Three years later, 69 percent of the bears Derocher monitored swam at least 31 miles to find ice compared to 25 percent in 2004.

Derocher ultimately concluded polar bears were making longer journeys depending on how much ice was lost in their habitats.

He said,

Ice is changing so quickly that we’re finding the bears are getting caught in places where they’re finally coming to the realization, ‘I just can’t stay here.’ These kinds of long-distance swims are not what they evolved to undergo.

Such swims can prove fatal for cubs, who risk hypothermia while their parents lose dangerous amounts of weight.

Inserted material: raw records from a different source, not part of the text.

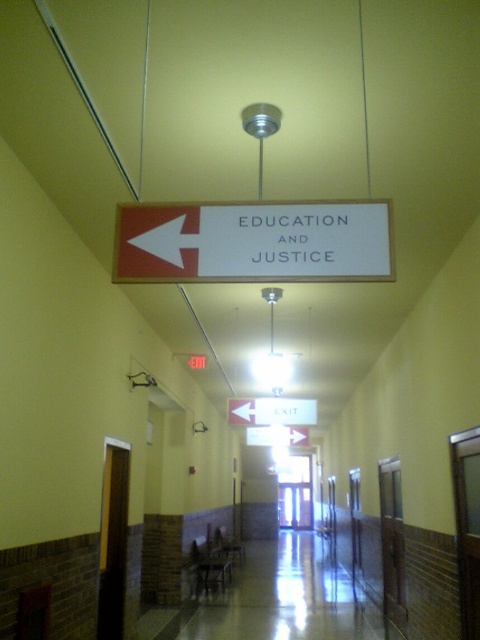
You are a maintenance worker needing to replace the white matte sign at center and the white matte arrow at upper left. If you have a ladder that can reach up to 2.5 meters, will you be able to reach both objects from the ground?

The question cannot be answered with the provided information because the height of the white matte sign at center and white matte arrow at upper left is not specified in the Objects Description.

You are standing in the hallway and want to find the direction indicated by the white matte sign at center. According to the sign, which direction should you turn?

The white matte sign at center has an arrow pointing left, so you should turn left to follow the direction indicated by the sign.

You are standing in the hallway and want to follow the arrow pointing towards the sign. Based on the white matte sign at center and the white matte arrow at upper left, which direction should you turn to follow the arrow towards the sign?

The white matte sign at center is positioned on the right side of the white matte arrow at upper left, so to follow the arrow towards the sign, you should turn right.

A mother bear lost 22 percent of her body weight and saw her 1-year-old cub die during a nine-day journey in 2009.

Polar bears use slabs of ice in the middle of the sea as platforms to dive for prey.

The Beaufort Sea had a surplus of ice in the 1980s, but satellite images taken earlier this month revealed ice in the Beaufort Sea above Alaska and the Yukon is beginning to break apart.

Derocher told The Washington Post,

None of this is what I would call a smoking gun as to what is happening with polar bear abundance, but the signs are all pointing in the same direction.We’re seeing bears with lower body fat, fewer cubs, changing hunting behavior.

From 2001 to 2010, the polar bear population in the southern Beaufort Sea dropped between 25 and 50 percent, a 2014 study found.

By the middle of this century, Derocher predicts the entire population of polar bears living in the Beaufort region will be completely wiped out.

These bears must mimic those of the Hudson Bay and learn to hunt on land during the summer in order to survive, though it’s unclear if this is even a possibility.

In March, two climate change experts released a study warning the entire West Antarctica ice sheet could melt by the year 2100. Such an event would add several feet to the sea level and put coastal cities around the world at risk of drowning.